By Mary Giles

“My research is personal,” says Nimo Bokore, a professor in the School of Social Work.

Nimo Bokore

Nimo Bokore

“I am a refugee mother who survived seven months of political imprisonment and torture in my birthplace, Ethiopia, during Mengistu Haile Mariam’s government. After I was forced to leave home with my four young children, we survived refugee camp life in Africa and Europe. My children and I were able to come to Canada through one of Canada’s humanitarian refugee resettlement programs. When I first resettled in Toronto, I faced many barriers trying to build a new life. I found out my non-western education was not valued, so I sought a Canadian education.”

Bokore knew she needed to further her studies in order to help other families like hers. She completed three diploma programs, a bachelor of social work at Ryerson University, a master of social work at the University of Toronto and a PhD in social work at York University. She studied while working, taking care of her children and learning to overcome her own trauma through the books she was reading in class.
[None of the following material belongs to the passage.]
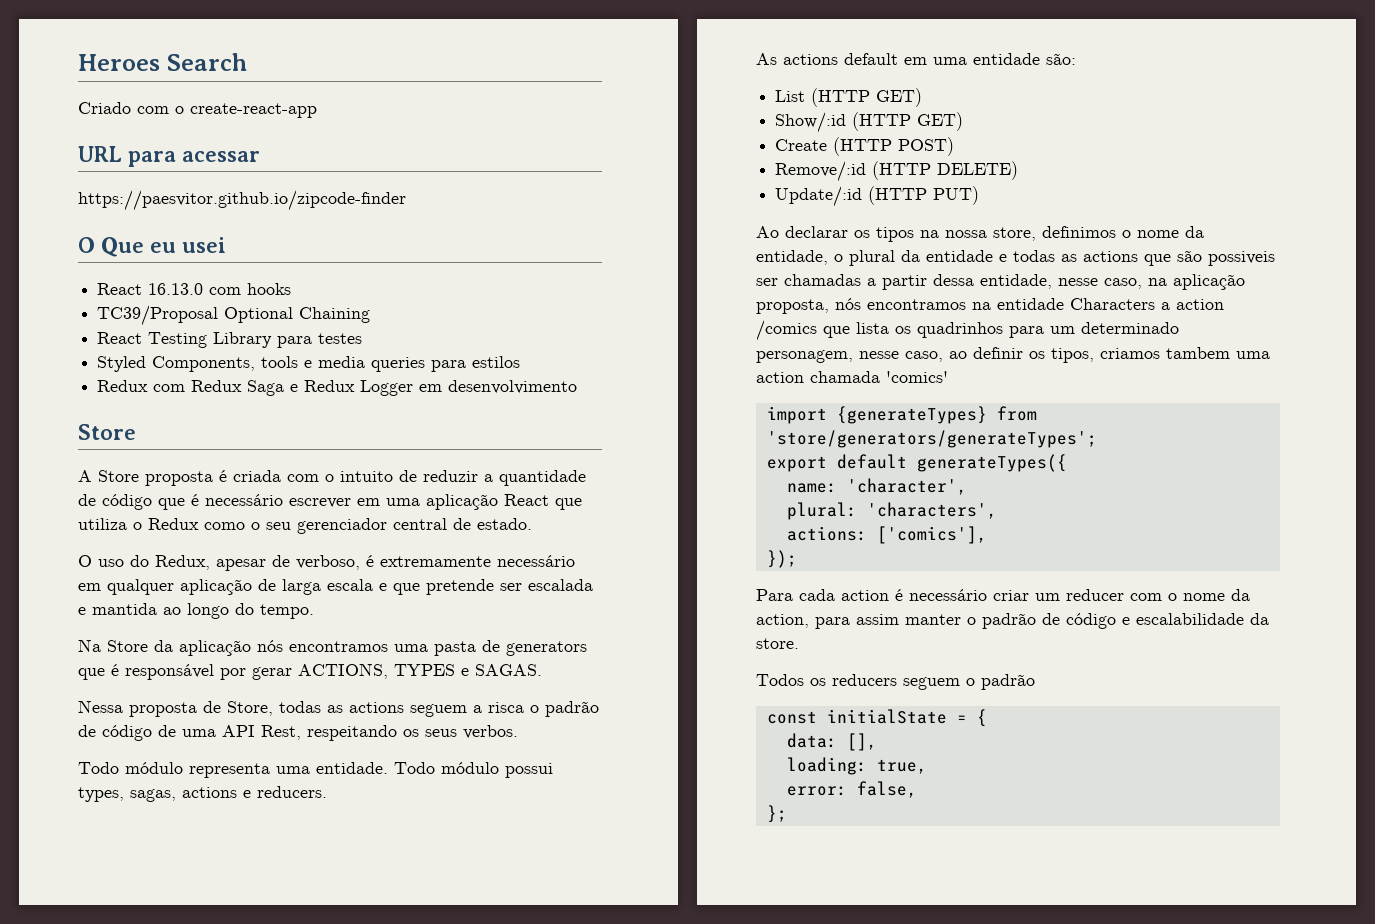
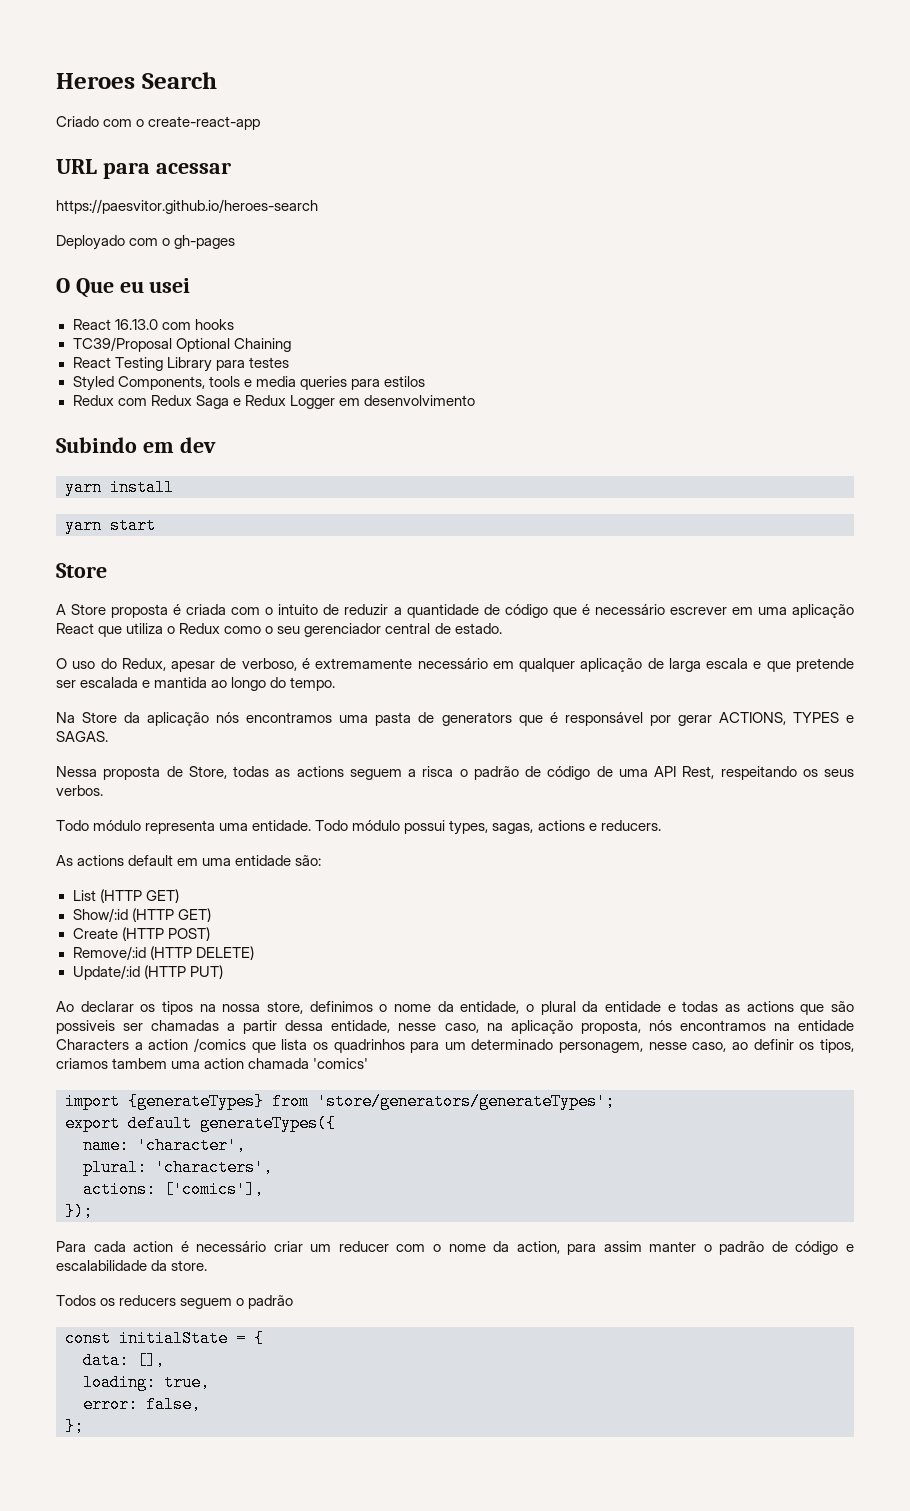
[78,190,406,211] https://paesvitor.github.io/zipcode-finder -> [56,199,318,214] [56,235,236,250] https://paesvitor.github.io/heroes-search // Deployado com o gh-pages
(578, 387) none -> [56,437,216,453] [65,479,174,496] [65,517,156,534] // Subindo em dev // yarn install // yarn start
She changed careers many times, but was able to work in the resettlement service sector and later as a psychotherapist at a community health centre. Through this first-hand experience, she saw continual barriers and gaps for resettled refugees.

Bokore joined the School of Social Work in 2016. She is also cross-appointed in the Institute of African Studies and the School of Journalism and Communication. She is a faculty associate and mentor in Migration and Diaspora Studies, a program in the Arthur Kroeger College of Public Affairs, and is a researcher in the Local Engagement Refugee Research Network (LERRN), leading the student training working group.

Virtual Mental Health Services in the Pandemic

Bokore is involved in a collaborative health project funded by the Canadian Institutes of Health Research (CIHR), “Promising Practices in Accessing Virtual Mental Health: Supporting Refugees during COVID-19.” Working with medical service providers, the aim is to enhance access to virtual mental health services for refugees and newcomers to Canada during the Pandemic.

“I am fortunate to be able to research issues of refugee resettlement and integration,” says Bokore. “As a survivor of war and forced migration, as well as someone who faced resettlement challenges here in Canada, my work goes beyond simple humanitarian response including integration, social justice, equity and the well-being of resettled refugees.

“I want my research to have lasting impact. Giving refugees a chance to rebuild their lives by providing them with appropriate supports based on their life circumstances helps them heal and feel more at home in Canada.”

Refugee Resettlement and Integration

Bokore’s current SSHRC Partnership Engage project, “Rethinking Resettlement and Integration: Creating Cultural-Based Trauma-Informed Intervention,” is a collaborative, participatory research project with the Somali Centre for Family Services (SCFS), an Ottawa-based organization. Carleton professors Patricia McGuire in the School of Social Work and James Milner in the Department of Political Science are also co-investigators on the team.

Bokore is also part of a research partnership led by LERRN director Professor Milner, “Civil Society and the Global Refugee Regime: Understanding and Enhancing Impact through the Implementation of Global Refugee Policy.” The SSHRC-funded project partners with global NGOs and academics to address the needs of refugees and to find better solutions to issues through research and training. The project will train graduate students to work with academics, NGOs and refugees.

In 2019, Bokore published Life History Research Method: Learning From the Lives of Female Survivors of Wars. “The study captures the personal insights of Somali-Canadian women regarding forced migration and resettlement,” she says. “It’s important that the voices of this marginalized and vulnerable group of women are heard.”